- Quoted passage
The two fiduciary returns filed by the Estate led the Division to discover that other returns had not been filed, specifically those for the fiscal years ended October 31, 2000, October 31, 2001 and October 31, 2003. In November 2004, in letters addressed to the Estate and its representatives, the Division requested copies of these returns and the federal forms 1041 for the same periods. In addition, the Division requested information on the Estate, the real property owned by the decedent, sales of real property, involvement in a subchapter S corporation known as Galpow Realty, Inc., and estate beneficiary information, including New York personal income tax returns for said beneficiaries. One of the assets the Estate received from the decedent was 100 percent of the shares of Galpow Realty, Inc., a New York corporation with its principal offices located at 40 East 94th Street in New York City. For this reason, the Division closely scrutinized the income, expenses and deductions of Galpow Realty, since its income flowed through to the Estate, thereby directly impacting the Estate's income and fiduciary tax returns.

By facsimile transmission, dated November 29, 2004, and a letter, dated December 4, 2004, the Estate provided information and documents in response to the Division's request. In addition to the beneficiary information, petitioner provided a copy of the federal estate tax return (form 706), the New York Estate Tax Return (form ET 90), and some of the federal fiduciary tax returns.

- Required work
(A) Copy out the section of the passage on the Estate's tax returns that begins with the words containing "By facsimile transmission, dated" and ends with "federal fiduciary tax returns.".
(B) Write the next part of the passage on the Estate's tax returns, starting after its last sentence.

- Entries shown

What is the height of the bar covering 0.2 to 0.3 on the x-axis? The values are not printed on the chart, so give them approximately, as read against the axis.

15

--

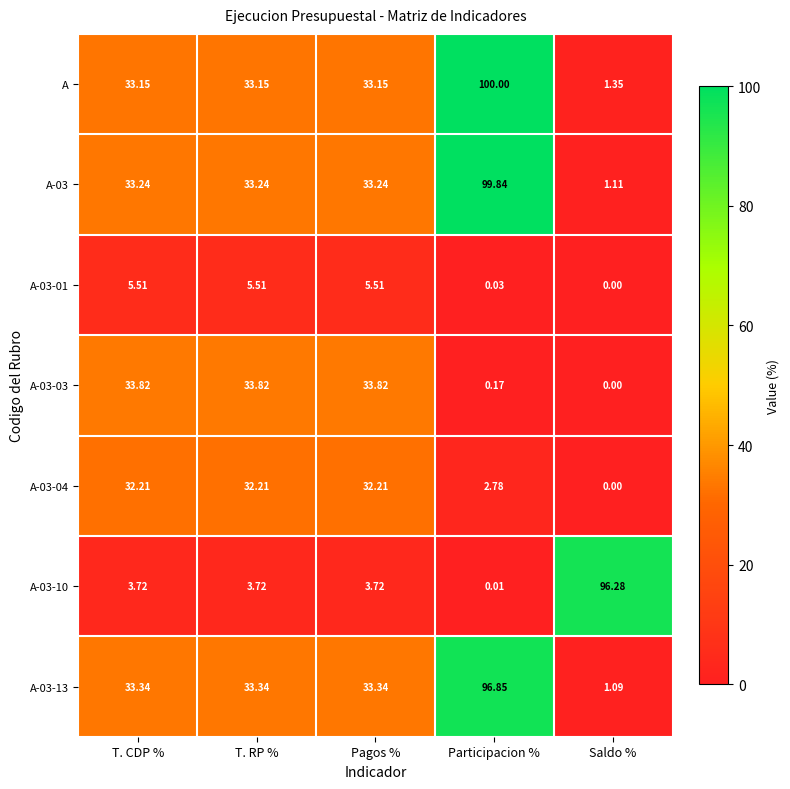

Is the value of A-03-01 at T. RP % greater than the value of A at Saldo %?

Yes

- Answer section
(A)
By facsimile transmission, dated November 29, 2004, and a letter, dated December 4, 2004, the Estate provided information and documents in response to the Division's request. In addition to the beneficiary information, petitioner provided a copy of the federal estate tax return (form 706), the New York Estate Tax Return (form ET 90), and some of the federal fiduciary tax returns.

(B)
By letter, dated December 27, 2004, the Division requested very specific information with respect to the fiduciary returns for the five fiscal years ended October 31, 2000, 2001, 2002, 2003 and 2004, in addition to the personal income tax returns of the executrix, the fiduciary returns for the trust created for the benefit of the beneficiaries of the Estate, wage information, and substantiating information for sales of real property held by Galpow Realty, Inc.

A meeting took place between the auditor and petitioner's representatives on January 13, 2005, and it was determined that there was not enough information to perform an audit. Due to petitioner's difficulty in retrieving records from its accountant, the Division extended the time for petitioner to produce documentation until May of 2005, but adequate documentation was never received. Over the course of the next several months, the New York State fiduciary returns for each of the fiscal years listed above were discussed on a line-by-line basis, but missing information on the incomplete returns prevented the Division from determining the tax due. The Division analyzed information sent in by petitioner with respect to entries on the fiduciary returns and requested additional information throughout the year in letters dated June 3, 2005, July 11, 2005 and October 20, 2005. Ultimately, the Division summarized the issues remaining in dispute in a letter to petitioner's representative, dated December 1, 2005.

The Division identified three fiscal years in which it found discrepancies: the years ended October 31, 2000, October 31, 2001 and October 31, 2002. For the year ended October 31, 2000, the Division rejected and recharacterized Galpow Realty's wage expense deduction because it did not find credible the fact that the executrix could receive both a commission and a salary for ostensibly doing the same job. Further, for the same reason, the Division did not accept the wage expense as ordinary and necessary. As a result, the wage expense was added to line 49 of the fiduciary return which reflected "other income" from Galpow Realty. In fact, the executrix treated the income as wages on her 2000 federal income tax return, indicating $100,000.00 in wage income from Galpow Realty.(1)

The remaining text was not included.